__KUTIPAN DOKUMEN__:
Logo Bloomberg Technoz

Selain baja, Danantara juga menyiapkan konsolidasi industri perkapalan dengan menjadikan PT PAL Indonesia sebagai anchor (jangkar utama) nasional. Seluruh kebutuhan manufaktur kapal dari perusahaan di bawah Danantara, seperti PT Pertamina International Shipping (PIS), PT Pelayaran Nasional Indonesia (Pelni), dan PT PT ASDP Indonesia Ferry (ASDP), akan diwajibkan dikerjakan di PT PAL guna memperkuat industri galangan kapal domestik.

"Sekali lagi tujuannya adalah untuk mengembangkan industri kita ke depan sebagaimana kita yakini di dalam roadmap pertumbuhan ekonomi Indonesia," ujar Dony. "Dengan demikian industri ini akan memberikan dampak terhadap employment dan juga tentu mengurangi import kita."

__PETUNJUK__:
Tuliskan tanpa mengubah apa pun bagian dari kutipan tentang industri perkapalan di atas, dimulai dengan "Selain baja, Danantara" dan berlanjut sampai "galangan kapal domestik.".

__DATA YANG DITAMPILKAN__:
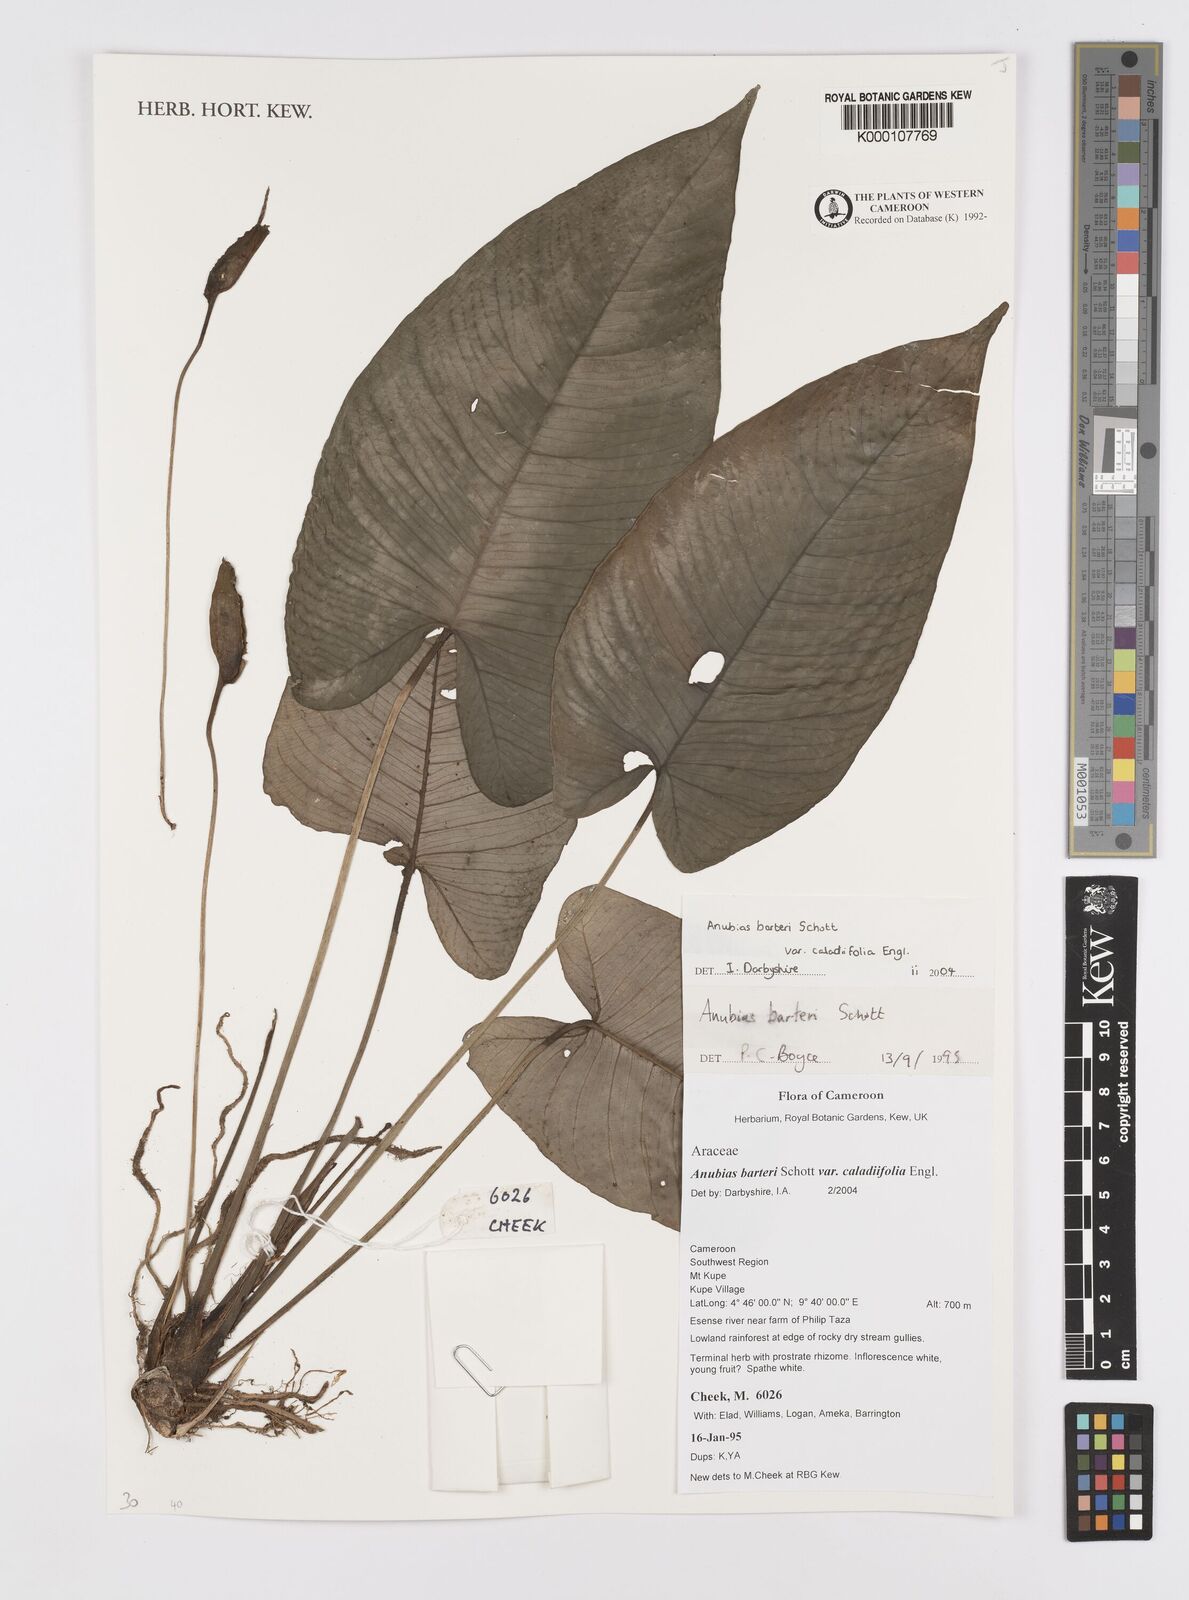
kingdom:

__BAGIAN JAWABAN__:
Selain baja, Danantara juga menyiapkan konsolidasi industri perkapalan dengan menjadikan PT PAL Indonesia sebagai anchor (jangkar utama) nasional. Seluruh kebutuhan manufaktur kapal dari perusahaan di bawah Danantara, seperti PT Pertamina International Shipping (PIS), PT Pelayaran Nasional Indonesia (Pelni), dan PT PT ASDP Indonesia Ferry (ASDP), akan diwajibkan dikerjakan di PT PAL guna memperkuat industri galangan kapal domestik.